Un artiste qui lègue un héritage monumental aux yeux de Jane Birkin. « Il n’est pas resté coincé dans la même chanson, il est allé jusqu’au bout de sa création. Il a eu différentes périodes : une rose, une bleue, une cubiste… Je connaissais peu son œuvre d’ailleurs avant sa période bleue ; il détestait sa voix chantée. Il ne faisait pas jouer sa musique sur le tourne-disque. »
La mise à nu des textes en dévoile de très drôles, dissimulés sous des couverts peu joyeux, tout comme l’inverse. « Les chansons interprétées par France Galle passaient pour légères, mais lues, elles ne le sont pas du tout », dénote Birkin, qui ne connaissait pas Poupée de cire, poupée de son, résidant encore en Angleterre à ce moment. « Ce que je trouve beau dans la lecture des chansons, des poèmes de Gainsbourg, poursuit Hervé Pierre, c’est la sensation d’entrer dans son intimité, dans un endroit plus secret, de ne plus se trouver dans la chose publique. »

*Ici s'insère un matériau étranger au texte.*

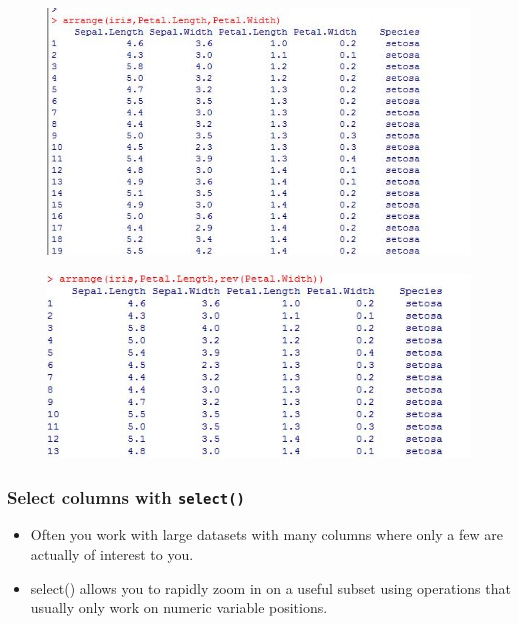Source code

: \documentclass{beamer}
\begin{document}
	\begin{frame}
		\begin{figure}
			\centering
			\includegraphics[width=0.97\linewidth]{images/irisarrange}
			
		\end{figure}
		
	\end{frame}
	
	
	\begin{frame}
		\begin{figure}
			\centering
			\includegraphics[width=0.97\linewidth]{images/irisarrange2}
			
		\end{figure}
		
	\end{frame}
	
	
	\begin{frame}
		\frametitle{Select columns with \texttt{select()}}
		\begin{itemize}
			\item Often you work with large datasets with many columns where only a few are actually of interest to you. 
			\item select() allows you to rapidly zoom in on a useful subset using operations that usually only work on numeric variable positions.
		\end{itemize}
	\end{frame}
	
\end{document}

D’ailleurs, le principal intéressé aurait-il endossé le spectacle ? « Je n’en sais rien ; il était tellement imprévisible ! affirme la rouquine à la célèbre frange (qu’elle arbore toujours). Le culot de Michel et la drôlerie d’Hervé, il aurait adoré, ça, c’est sûr ! » Quant au titre du spectacle, Birkin s’est demandé s’il n’était pas un peu ampoulé, considérant que Gainsbourg, aussi féru de Rimbaud et d’Apollinaire fût-il, déclarait faire de l’art mineur. « Oui, mais il ne serait pas contre ! » lui a répondu Lerichomme.
On doit admettre qu’il est tout de même plaisant d’entendre de la bouche de Jane Birkin que Gainsboug n’était pas présomptueux. « Il savait qu’il était un excellent parolier, je pense, mais ce n’était pas de la prétention. Comme lorsqu’on lui a demandé ce que serait la fin du monde, et qu’il a répondu : ma mort. »
Aux côtés du volubile Hervé Pierre et de la sincère Jane Birkin, Michel Piccoli, monstre sacré de 89 ans du cinéma, peinait pour sa part à comprendre les questions des journalistes, y allant de réponses pour le moins nébuleuses. Comment avez-vous abordé la relecture des textes sur le plan du jeu ? lui demande une journaliste. « Comment j’ai abordé, quoi, ma vie ? J’en ai eu plusieurs ; c’est ma dernière. Enfin, je l’espère ! » Ses compatriotes clarifient la question. « On a abordé ça avec un observateur, un metteur en scène, un homme de diction merveilleux. Je ne sais pas ce que fait madame ma compagne. Toi, je sais ce que tu fais », dit-il, s’adressant à Hervé Pierre, « tu es dans le théâtre le plus important de la France. C’est pas de la merde ! Quant à moi, je suis toujours dans la folie d’être de plus en plus passionné, avec les fous et les menteurs. Je préfère les menteurs aux honnêtes, car les honnêtes ne sont pas honnêtes. » Ne manquant ni d’humour ni d’autodérision, il ajoute, à la suite d’une autre intervention quelque peu déconstruite laissant planer un silence dubitatif : « J’aime bien lorsque c’est assez silencieux; ça prouve que ce que je dis est très con ou alors très intelligent. »
Au théâtre Maisonneuve de la Place des Arts, à 20 h.